= Shaul Bustan =

Israeli composer, conductor and musician

Shaul Bustan (שאול בוסתן; born 1983 in Beer-Sheva), is an Israeli composer, conductor and Oud player who has worked with several influential orchestras and ensembles throughout Israel, Germany, Austria, Netherlands and the USA including the Israel Philharmonic Orchestra, the Los Angeles Jewish Symphony, Koninklijke Harmoniekapel Delft, the Tiroler Ensemble für Neue Musik and klezmer-maestro Giora Feidman.

His works have been performed by most of Israel's orchestras and ensembles, including the Israel Philharmonic Orchestra, the Raanana Symphonette, the Israeli Sinfonietta Beer Sheva, the Caprizma Ensemble, and the Meitar Ensemble.

He was the musical director and composer of the German theatre company Das letzte Kleinod (The Last Treasure). Currently he is the conductor and musical director of several choirs in Berlin.

From 2015 to March 2017, he was a member of Das Rotem Ensemble (Rotem is an Israeli name of a flower), a Berlin-based musical group, consisting of Bustan (bass), Avner Geiger (flute), and Tom Dayan (drum). The Israeli musicians all studied at Jerusalem Academy of Music and Dance and formed their ensemble after moving to Germany. Bustan composes their music, arrangements of Israeli melodies.
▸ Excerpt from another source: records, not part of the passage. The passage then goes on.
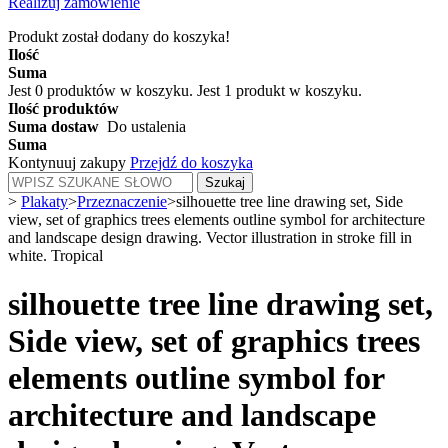
Realizuj zamówienie
Produkt został dodany do koszyka!
Ilość
Suma
Jest
0
produktów w koszyku.
Jest 1 produkt w koszyku.
Ilość produktów
Suma dostaw
Do ustalenia
Suma
Kontynuuj zakupy
Przejdź do koszyka
Szukaj
>
Plakaty
>
Przeznaczenie
>
silhouette tree line drawing set, Side
view, set of graphics trees elements outline symbol for architecture
and landscape design drawing. Vector illustration in stroke fill in
white. Tropical
silhouette tree line drawing set,
Side view, set of graphics trees
elements outline symbol for
architecture and landscape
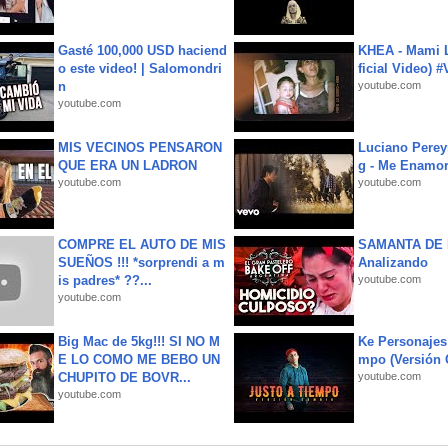
Gasté 100,000 USD haciend
KHEA - Mami L
o este video! | Salomondri
ficial Video) 
n
youtube.com
youtube.com
MIS VECINOS PENSARON
Luciano Perey
QUE ERA UN LADRON
g - Me Enamor
youtube.com
youtube.com
COMPRE EL AUTO DE MIS
SAMANTA DE 
SUEÑOS !!! *sorprendi a m
Analizando
is padres* ??...
youtube.com
youtube.com
Big Mac de 5kg!!! SI NO M
Ke Personajes 
E LO COMO ME BEBO UN
mpo (Versión
CHUPITO DE BOVR...
youtube.com
youtube.com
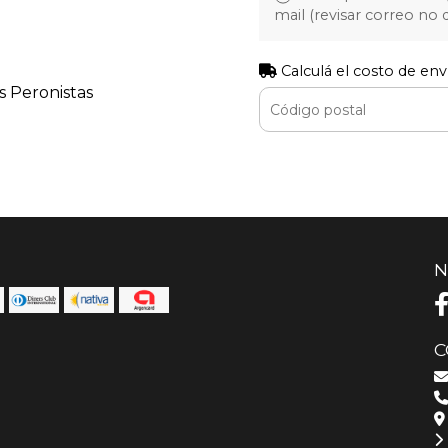
mail (revisar correo no
Calculá el costo de env
s Peronistas
N
C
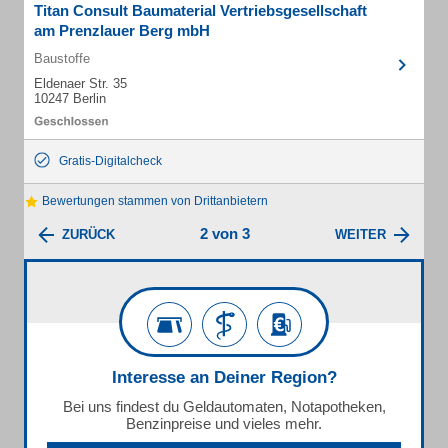
Titan Consult Baumaterial Vertriebsgesellschaft
am Prenzlauer Berg mbH
Baustoffe
Eldenaer Str. 35
10247 Berlin
Gratis-Digitalcheck
Bewertungen stammen von Drittanbietern
2 von 3
ZURÜCK
WEITER
Interesse an Deiner Region?
Bei uns findest du Geldautomaten, Notapotheken,
Benzinpreise und vieles mehr.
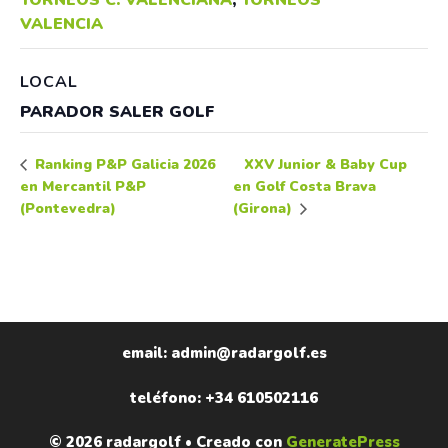
VALENCIA
LOCAL
PARADOR SALER GOLF
XXV Junior & Baby Cup
Ranking P&P Galicia 2026
en Mercantil P&P
en Golf Costa Brava
(Pontevedra)
(Girona)
email: admin@radargolf.es
teléfono: +34 610502116
© 2026 radargolf
• Creado con
GeneratePress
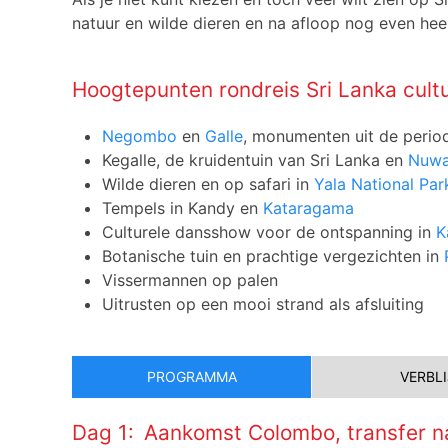
natuur en wilde dieren en na afloop nog even heer
Hoogtepunten rondreis Sri Lanka cultu
Negombo
en
Galle
, monumenten uit de perio
Kegalle, de kruidentuin van Sri Lanka en
Nuwa
Wilde dieren en op safari in
Yala National Par
Tempels in Kandy en
Kataragama
Culturele dansshow voor de ontspanning in
K
Botanische tuin en prachtige vergezichten in
Vissermannen op palen
Uitrusten op een mooi strand als afsluiting
PROGRAMMA
VERBLI
Dag 1:
Aankomst Colombo, transfer n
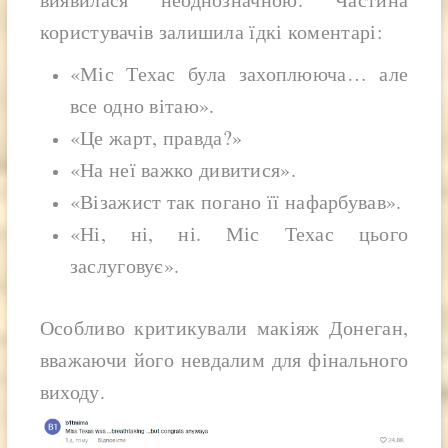
користувачів залишила їдкі коментарі:
«Міс Техас була захоплююча… але
все одно вітаю».
«Це жарт, правда?»
«На неї важко дивитися».
«Візажист так погано її нафарбував».
«Ні, ні, ні. Міс Техас цього
заслуговує».
Особливо критикували макіяж Донеган,
вважаючи його невдалим для фінального
виходу.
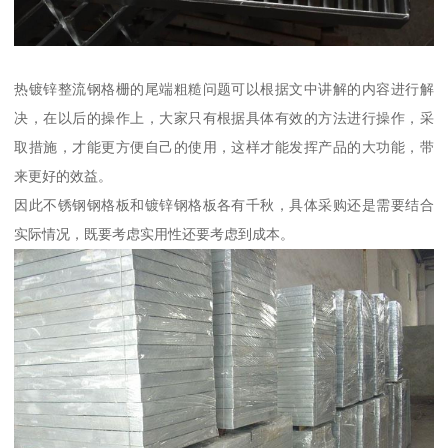
热镀锌整流钢格栅的尾端粗糙问题可以根据文中讲解的内容进行解
决，在以后的操作上，大家只有根据具体有效的方法进行操作，采
取措施，才能更方便自己的使用，这样才能发挥产品的大功能，带
来更好的效益。
因此不锈钢钢格板和镀锌钢格板各有千秋，具体采购还是需要结合
实际情况，既要考虑实用性还要考虑到成本。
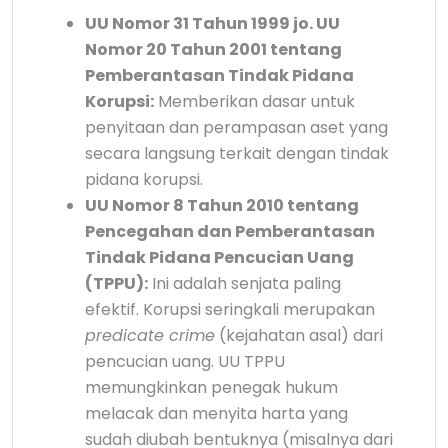
UU Nomor 31 Tahun 1999 jo. UU
Nomor 20 Tahun 2001 tentang
Pemberantasan Tindak Pidana
Korupsi:
Memberikan dasar untuk
penyitaan dan perampasan aset yang
secara langsung terkait dengan tindak
pidana korupsi.
UU Nomor 8 Tahun 2010 tentang
Pencegahan dan Pemberantasan
Tindak Pidana Pencucian Uang
(TPPU):
Ini adalah senjata paling
efektif. Korupsi seringkali merupakan
predicate crime
(kejahatan asal) dari
pencucian uang. UU TPPU
memungkinkan penegak hukum
melacak dan menyita harta yang
sudah diubah bentuknya (misalnya dari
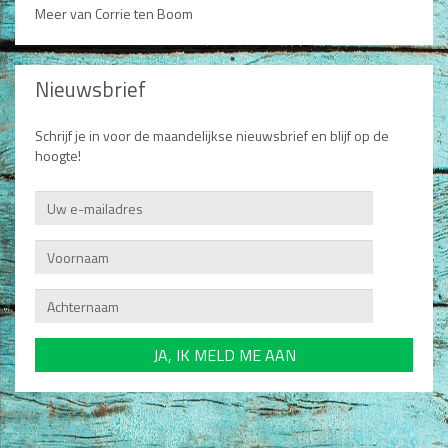
Meer van Corrie ten Boom
Nieuwsbrief
Schrijf je in voor de maandelijkse nieuwsbrief en blijf op de
hoogte!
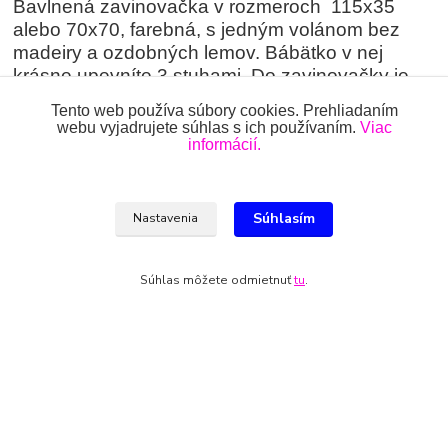
Bavlnená zavinovačka v rozmeroch 115x35
alebo 70x70, farebná, s jedným volánom bez
madeiry a ozdobných lemov. Bábätko v nej
krásne upevníte 3 stuhami. Do zavinovačky je
potrebné dokúpiť náplň, ideálne tiež v rozmere
Tento web používa súbory cookies. Prehliadaním
115x35, 70x70.
webu vyjadrujete súhlas s ich používaním.
Viac
informácií.
Zloženie:
100% bavlna
Súhlasím
Nastavenia
Tovar zaradený v kategóriách
Súhlas môžete odmietnuť
tu
.
ZAVINOVAČKY, RÝCHLOVIAZAČKY
Zavinovačky
Všetky práva vyhradené 2018-2026.
www.oblecenieprekojencov.sk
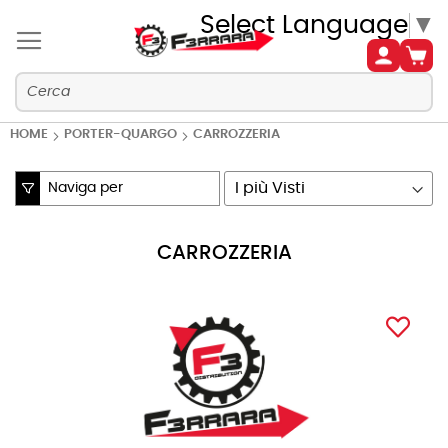
Select Language
▼
HOME
PORTER-QUARGO
CARROZZERIA
Naviga per
Imposta
la
direzione
CARROZZERIA
crescente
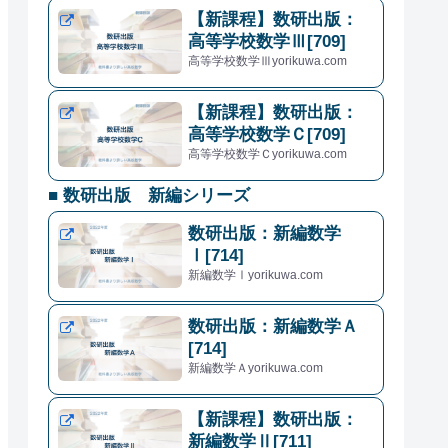
【新課程】数研出版：
高等学校数学Ⅲ[709]
高等学校数学Ⅲyorikuwa.com
【新課程】数研出版：
高等学校数学Ｃ[709]
高等学校数学Ｃyorikuwa.com
■ 数研出版 新編シリーズ
数研出版：新編数学
Ⅰ[714]
新編数学Ⅰyorikuwa.com
数研出版：新編数学Ａ
[714]
新編数学Ａyorikuwa.com
【新課程】数研出版：
新編数学Ⅱ[711]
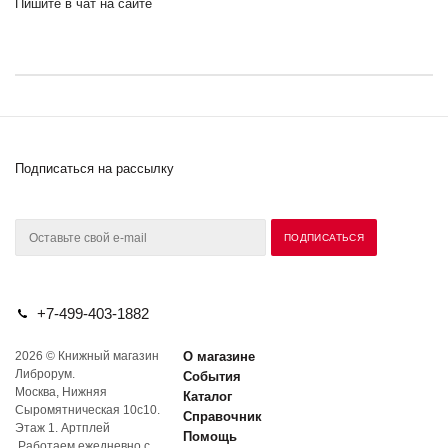
Пишите в чат на сайте
Подписаться на рассылку
+7-499-403-1882
2026 © Книжный магазин
О магазине
Либрорум.
События
Москва, Нижняя
Каталог
Сыромятническая 10с10.
Справочник
Этаж 1. Артплей
Помощь
Работаем ежедневно с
With new partners, he renamed his trio the Shaul Bustan Trio, with himself playing bass percussion and oud, with cello and violin.

==Awards and education==
His awards include the Chana Avni-Yaddor Composition Competition for 2007-2008, the Deborah Grossman Award for Excellence in Music Education for 2005-2006, 'Theaterpreis des Bundes' for 2015, and the 'Hermann-Allmers-Preis״ (also for 2015) with Das letzte Kleinod.

For his compositions and skill playing mandolin from 2000-2008, he was awarded America-Israel Cultural Foundation scholarships.

Shaul attended the Jerusalem Academy of Music and Dance, where he studied under violinist Motti Smidt, composer Haim Permont, and conductor-composer Aharon Harlap.